I’ve just read My Year in Iraq, L. Paul Bremer’s account of his management of the first year of the American occupation. And what stood out about the book for me, other than the deadliness of the accounts of the endless inconclusive meetings, were the omissions and often erroneous details provided about what may have been Bremer’s most momentous and controversial decision: his de-Baathification orders.
Much has already been written about Bremer’s first two orders as head of the Coalition Provisional Authority in Iraq. CPA Order No. 1 led to a wholesale purge of Saddam Hussein’s Baath Party members from Iraq’s government ministries and industries. Order No. 2 dissolved the Iraqi military. Many comentators have rightly pointed to these orders as critical mistakes in the U.S. occupation because they helped start the insurgency, which has caused so much havoc and death and destruction to American troops and Iraqis alike.
Little appears to have been said, though, about the contradictions and apparent mistatements in Bremer’s attempt to defend his de-Baathification policies in his book.
First of all, as Rajiv Chandrasekaran points out in Imperial Life in the Emerald City: Inside Iraq’s Green Zone, his book about how we screwed up the post-war reconstruction effort in Iraq:
While the [Baath] party did have plenty of thugs, many of Iraq’s most capable scientists, engineers, and other professionals also belonged.
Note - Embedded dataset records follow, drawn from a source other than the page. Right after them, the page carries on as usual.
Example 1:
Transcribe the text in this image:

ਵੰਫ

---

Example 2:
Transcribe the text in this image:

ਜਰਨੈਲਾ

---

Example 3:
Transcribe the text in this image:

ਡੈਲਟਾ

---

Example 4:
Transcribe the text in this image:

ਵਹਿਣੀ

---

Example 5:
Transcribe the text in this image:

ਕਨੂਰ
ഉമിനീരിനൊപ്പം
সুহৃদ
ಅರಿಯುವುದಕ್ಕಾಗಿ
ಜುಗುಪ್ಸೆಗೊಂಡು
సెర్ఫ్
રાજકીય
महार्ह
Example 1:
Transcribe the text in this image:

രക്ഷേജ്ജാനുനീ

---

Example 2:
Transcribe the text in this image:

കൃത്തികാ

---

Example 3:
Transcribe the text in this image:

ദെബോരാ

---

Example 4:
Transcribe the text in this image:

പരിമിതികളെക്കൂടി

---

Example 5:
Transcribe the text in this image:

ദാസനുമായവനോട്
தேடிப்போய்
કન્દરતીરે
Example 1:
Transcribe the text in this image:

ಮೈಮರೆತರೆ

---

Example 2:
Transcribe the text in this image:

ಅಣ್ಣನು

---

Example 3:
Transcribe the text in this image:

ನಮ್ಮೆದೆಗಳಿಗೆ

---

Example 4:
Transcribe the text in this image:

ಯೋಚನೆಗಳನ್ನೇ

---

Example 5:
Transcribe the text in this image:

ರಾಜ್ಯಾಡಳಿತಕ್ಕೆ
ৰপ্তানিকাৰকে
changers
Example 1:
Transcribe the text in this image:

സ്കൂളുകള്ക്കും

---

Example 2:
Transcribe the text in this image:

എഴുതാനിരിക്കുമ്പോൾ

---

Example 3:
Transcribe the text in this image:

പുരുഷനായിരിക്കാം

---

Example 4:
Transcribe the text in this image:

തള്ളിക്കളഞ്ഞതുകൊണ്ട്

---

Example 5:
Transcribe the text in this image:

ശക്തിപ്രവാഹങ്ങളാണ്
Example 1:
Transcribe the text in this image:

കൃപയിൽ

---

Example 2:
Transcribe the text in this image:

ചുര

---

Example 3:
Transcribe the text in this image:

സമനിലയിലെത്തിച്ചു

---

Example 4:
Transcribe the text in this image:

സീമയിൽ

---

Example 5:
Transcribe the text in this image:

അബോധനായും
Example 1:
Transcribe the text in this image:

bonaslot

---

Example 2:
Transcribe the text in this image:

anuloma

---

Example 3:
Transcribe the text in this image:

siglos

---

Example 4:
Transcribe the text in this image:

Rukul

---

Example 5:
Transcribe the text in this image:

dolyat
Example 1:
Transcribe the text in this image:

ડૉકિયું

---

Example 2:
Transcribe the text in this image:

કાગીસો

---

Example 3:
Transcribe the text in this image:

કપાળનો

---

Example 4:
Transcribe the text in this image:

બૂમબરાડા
To gain admission to the best colleges and graduate schools, to get a coveted government job, to get a promotion, you had to be a member. If you excelled at your job, you might be promoted into the party’s upper ranks, even if that was not something you sought. Turning down a promotion could get you fired or sent to jail.
In his book, Bremer seems to aknowledge this reality, saying that the CPA “had no gripe with” people who had joined the Baath Party to get a job or because they had been coerced into doing so. He notes:
Our concern was only the top four levels of the party membership, which the [de-Baathification] order officially excluded from public life. These were the Baathist loyalists who, by virtue of their positions of power in the regime, had been active instruments of Saddam’s repression.
What Bremer never explains is why CPA Order No. 1 actually went beyond those four levels of party membership to prohibit rank and file Baath Party members from holding positions in the top three layers of management in every national government ministry, affiliated corporations and other government institutions.
Bremer, by the way, doesn’t even discuss in his book the history of the dispute between the State and Defense departments over how deep the purge should go or the more lenient NSC-brokered compromise that President Bush reportedly agreed to.
Bremer says he explained to his staff that the White House, DOD, and State had all signed off on CPA Order No. 1. But Chandrasekaran’s book says that neither Rice nor Powell were ever shown a copy of the order. Moreover, Bremer doesn’t mention that both Jay Garner, whom Bremer succeeded in managing the occupation, and Stephen Browning, an engineer in the U.S. Army Corps of Engineers who was tapped to head four ministries, had come to him to personally object to the order as too harsh.
Chandrasekaran describes Garner as as saying to Bremer: “You’re going to drive 50,000 Baathists underground before nightfall. Don’t do this.” Browining objected that Baathists were “the brains of the government…,” without whom the CPA would have “a major problem” running most ministries. According to Chandrasekaran’s book, Bremer responded tersely that the subject was not open for discussion. Apparently, none of this was open for discussion in Bremer’s book either.
Bremer further doesn’t note that the CPA began to receive reports that 10,000 to 15,000 teachers had been fired as a result of Order No. 1. They were level-four party members who had joined because they were told to do so by the Ministry of Education, according to Chandrasekaran. Entire schools were left with just one or two teachers in some Sunni-dominated areas.
Bremer later lays the blame in his book for the teacher firings on the Iraq Governing Council’s implementation of his policy. “This went well beyond the intent of our initial policy. Iraqi children were paying the price…,” he writes. Maybe, but the order certainly set a tone for the Council.
Finally, Bremer appears to completely misjudge the impact of his de-Baathification decrees, saying of Order No. 1:
On the plus side, the reaction of the Iraqi people to the de-Baathification decree was overwhelmingly favorable. Literally hundreds of times over the next fourteen months I would hear that Order No. 1 was the single most important step I had taken as administrator…”
Somehow Bremer doesn’t appear to realize that “with the scrawl of his signature,” as Chandrasekarn put it specifically in describing Order No. 2, “he (Bremer) created legions of new enemies.”